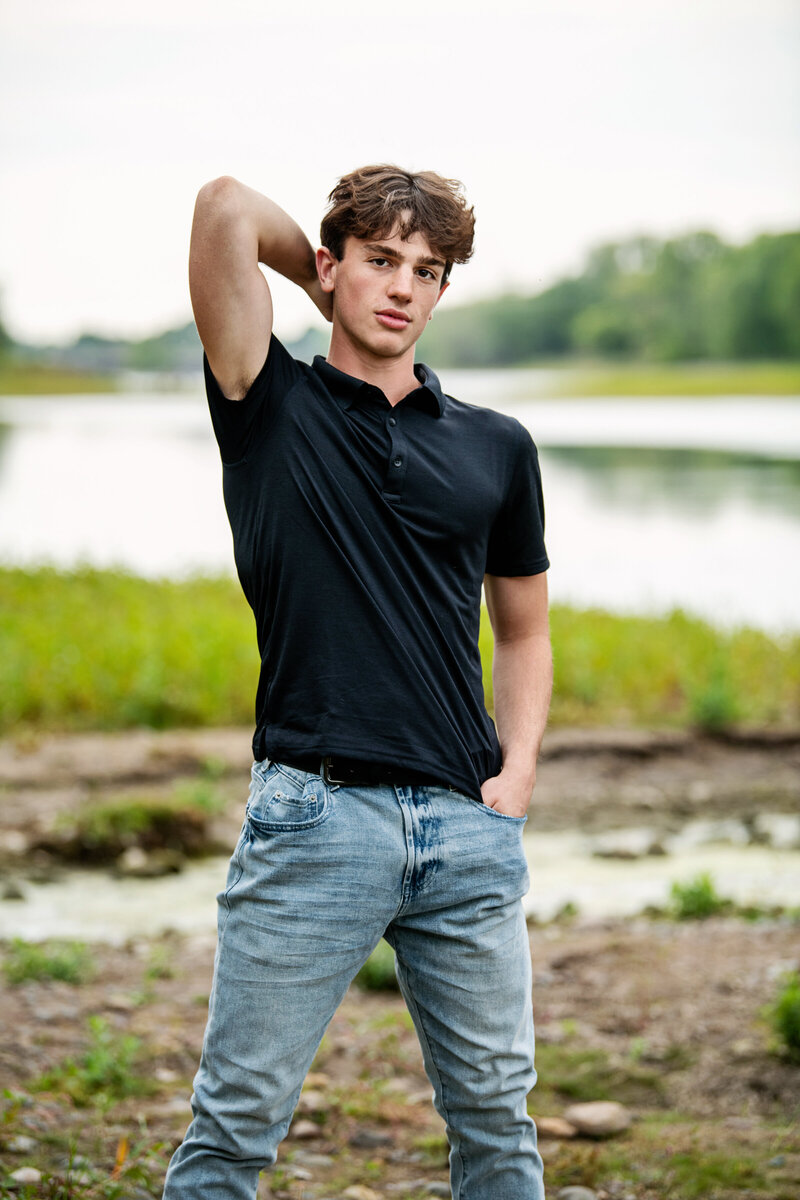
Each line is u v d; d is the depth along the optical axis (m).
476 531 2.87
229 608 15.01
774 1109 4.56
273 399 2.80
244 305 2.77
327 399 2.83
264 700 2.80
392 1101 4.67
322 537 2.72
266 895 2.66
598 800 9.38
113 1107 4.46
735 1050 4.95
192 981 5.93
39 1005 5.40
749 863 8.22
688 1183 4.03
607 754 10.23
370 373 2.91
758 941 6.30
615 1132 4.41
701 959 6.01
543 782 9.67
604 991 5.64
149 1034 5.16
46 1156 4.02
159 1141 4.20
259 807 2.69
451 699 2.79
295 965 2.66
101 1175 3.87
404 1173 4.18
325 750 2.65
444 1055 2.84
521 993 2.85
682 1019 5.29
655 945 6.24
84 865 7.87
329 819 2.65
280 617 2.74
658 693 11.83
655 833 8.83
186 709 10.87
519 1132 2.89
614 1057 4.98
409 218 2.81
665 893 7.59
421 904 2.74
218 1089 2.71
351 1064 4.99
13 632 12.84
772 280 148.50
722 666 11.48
..........
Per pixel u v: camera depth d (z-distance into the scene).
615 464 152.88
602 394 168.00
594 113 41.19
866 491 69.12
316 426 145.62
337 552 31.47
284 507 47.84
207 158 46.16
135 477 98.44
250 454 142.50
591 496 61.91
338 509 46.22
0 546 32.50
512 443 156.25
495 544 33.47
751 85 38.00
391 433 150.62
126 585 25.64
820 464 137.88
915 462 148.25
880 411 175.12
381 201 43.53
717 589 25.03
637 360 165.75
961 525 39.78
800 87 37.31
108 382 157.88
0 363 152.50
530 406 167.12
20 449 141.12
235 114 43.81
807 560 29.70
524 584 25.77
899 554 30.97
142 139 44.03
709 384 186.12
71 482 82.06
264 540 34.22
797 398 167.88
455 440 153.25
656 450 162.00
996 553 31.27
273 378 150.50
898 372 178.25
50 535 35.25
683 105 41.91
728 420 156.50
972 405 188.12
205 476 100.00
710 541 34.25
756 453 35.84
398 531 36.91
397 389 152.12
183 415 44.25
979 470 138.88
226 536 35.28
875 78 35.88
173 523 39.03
..........
## Exercise
With the first line being the one containing "717 589 25.03" and the last line the one containing "173 523 39.03", transcribe exactly the lines above that fall in that range.

## Solution
717 589 25.03
637 360 165.75
961 525 39.78
800 87 37.31
108 382 157.88
0 363 152.50
530 406 167.12
20 449 141.12
235 114 43.81
807 560 29.70
524 584 25.77
899 554 30.97
142 139 44.03
709 384 186.12
71 482 82.06
264 540 34.22
797 398 167.88
455 440 153.25
656 450 162.00
996 553 31.27
273 378 150.50
898 372 178.25
50 535 35.25
683 105 41.91
728 420 156.50
972 405 188.12
205 476 100.00
710 541 34.25
756 453 35.84
398 531 36.91
397 389 152.12
183 415 44.25
979 470 138.88
226 536 35.28
875 78 35.88
173 523 39.03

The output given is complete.